> _Your objective_
Write out the listing below exactly, and omit any images you find in it.
%%
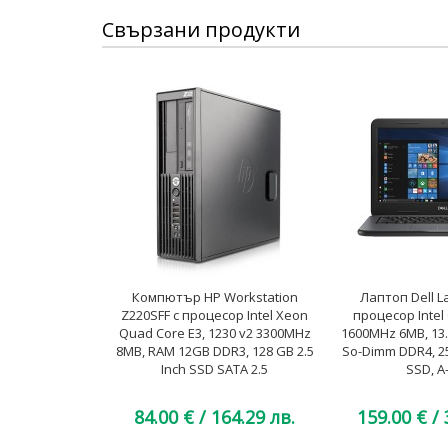
Свързани продукти
Компютър HP Workstation
Лаптоп Dell La
Z220SFF с процесор Intel Xeon
процесор Intel 
Quad Core E3, 1230 v2 3300MHz
1600MHz 6MB, 13
8MB, RAM 12GB DDR3, 128 GB 2.5
So-Dimm DDR4, 2
Inch SSD SATA 2.5
SSD, A
84.00 €
/ 164.29 лв.
159.00 €
/ 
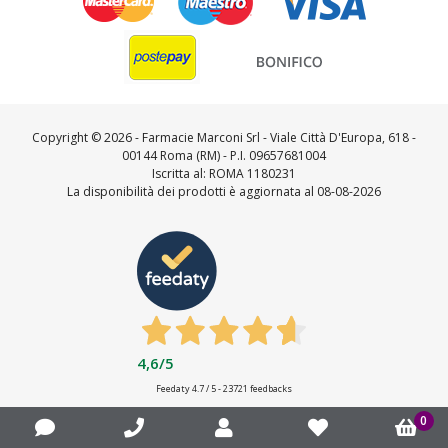
Copyright ©
2026 - Farmacie Marconi Srl - Viale Città D'Europa, 618 -
00144 Roma (RM) - P.I. 09657681004
Iscritta al: ROMA 1180231
La disponibilità dei prodotti è aggiornata al 08-08-2026
4,6
/5
Feedaty
4.7
/
5
-
23721
feedbacks
0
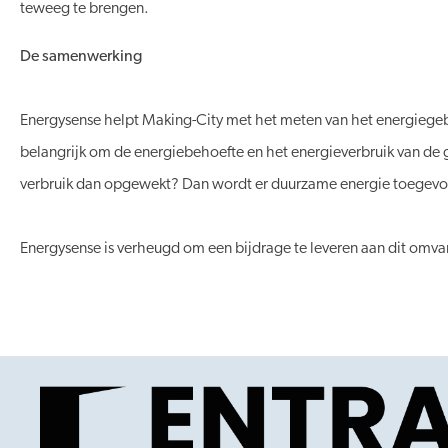
teweeg te brengen.
De samenwerking
Energysense helpt Making-City met het meten van het energiegebru
belangrijk om de energiebehoefte en het energieverbruik van de 
verbruik dan opgewekt? Dan wordt er duurzame energie toegev
Energysense is verheugd om een bijdrage te leveren aan dit omva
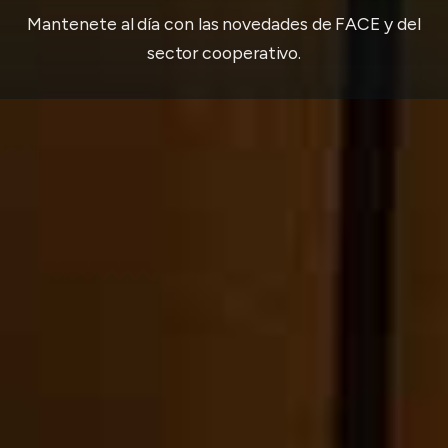
Mantenete al día con las novedades de FACE y del
sector cooperativo.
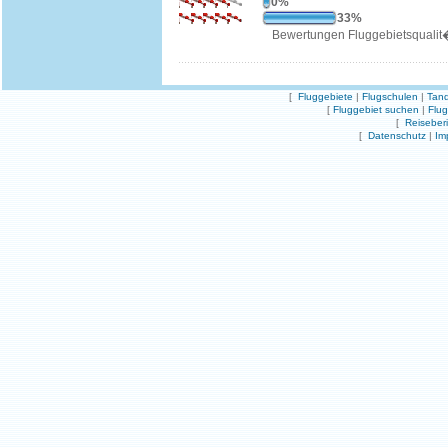
0%
33%
Bewertungen Fluggebietsqualit
[
Fluggebiete
|
Flugschulen
|
Tand
[
Fluggebiet suchen
|
Flu
[
Reiseber
[
Datenschutz
|
Im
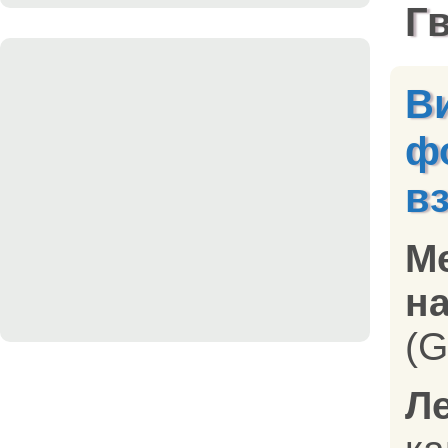
Г
В
ф
в
М
на
(G
Л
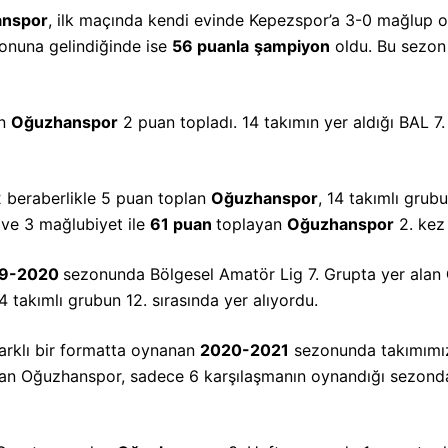
nspor
, ilk maçında kendi evinde Kepezspor’a 3-0 mağlup o
onuna gelindiğinde ise
56 puanla
şampiyon
oldu. Bu sezon 
an
Oğuzhanspor
2 puan topladı. 14 takımın yer aldığı BAL 
2 beraberlikle 5 puan toplan
Oğuzhanspor
, 14 takımlı grub
 ve 3 mağlubiyet ile
61 puan
toplayan
Oğuzhanspor
2. kez 
19-2020
sezonunda Bölgesel Amatör Lig 7. Grupta yer alan
4 takımlı grubun 12. sırasında yer alıyordu.
arklı bir formatta oynanan
2020-2021
sezonunda takımımız 
lan Oğuzhanspor, sadece 6 karşılaşmanın oynandığı sezonda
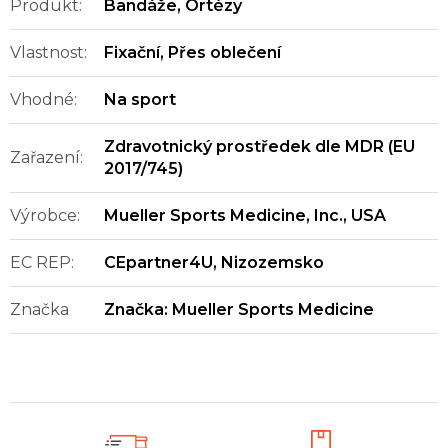
Produkt
:
Bandáže
,
Ortézy
Vlastnost
:
Fixační
,
Přes oblečení
Vhodné
:
Na sport
Zdravotnický prostředek dle MDR (EU
Zařazení
:
2017/745)
Výrobce
:
Mueller Sports Medicine, Inc., USA
EC REP
:
CEpartner4U, Nizozemsko
Značka
Značka:
Mueller Sports Medicine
%%
> _Response box_
Свързани продукти
Компютър HP Workstation
Лаптоп Dell La
Z220SFF с процесор Intel Xeon
процесор Intel 
Quad Core E3, 1230 v2 3300MHz
1600MHz 6MB, 13
8MB, RAM 12GB DDR3, 128 GB 2.5
So-Dimm DDR4, 2
Inch SSD SATA 2.5
SSD, A
84.00 €
/ 164.29 лв.
159.00 €
/ 
Copyright ©
2026 - Farmacie Marconi Srl - Viale Città D'Europa, 618 -
00144 Roma (RM) - P.I. 09657681004
Iscritta al: ROMA 1180231
La disponibilità dei prodotti è aggiornata al 08-08-2026
4,6
/5
Feedaty
4.7
/
5
-
23721
feedbacks
0
teweeg te brengen.
De samenwerking
Energysense helpt Making-City met het meten van het energiegebru
belangrijk om de energiebehoefte en het energieverbruik van de 
verbruik dan opgewekt? Dan wordt er duurzame energie toegev
Energysense is verheugd om een bijdrage te leveren aan dit omva
Mantenete al día con las novedades de FACE y del
sector cooperativo.
0%
33%
Bewertungen Fluggebietsqualit
[
Fluggebiete
|
Flugschulen
|
Tand
[
Fluggebiet suchen
|
Flu
[
Reiseber
[
Datenschutz
|
Im
Г
В
ф
в
М
на
(G
Л
nspor
, ilk maçında kendi evinde Kepezspor’a 3-0 mağlup o
onuna gelindiğinde ise
56 puanla
şampiyon
oldu. Bu sezon 
an
Oğuzhanspor
2 puan topladı. 14 takımın yer aldığı BAL 
2 beraberlikle 5 puan toplan
Oğuzhanspor
, 14 takımlı grub
 ve 3 mağlubiyet ile
61 puan
toplayan
Oğuzhanspor
2. kez 
19-2020
sezonunda Bölgesel Amatör Lig 7. Grupta yer alan
4 takımlı grubun 12. sırasında yer alıyordu.
arklı bir formatta oynanan
2020-2021
sezonunda takımımız 
lan Oğuzhanspor, sadece 6 karşılaşmanın oynandığı sezonda
Produkt
:
Bandáže
,
Ortézy
Vlastnost
:
Fixační
,
Přes oblečení
Vhodné
:
Na sport
Zdravotnický prostředek dle MDR (EU
Zařazení
:
2017/745)
Výrobce
:
Mueller Sports Medicine, Inc., USA
EC REP
:
CEpartner4U, Nizozemsko
Značka
Značka:
Mueller Sports Medicine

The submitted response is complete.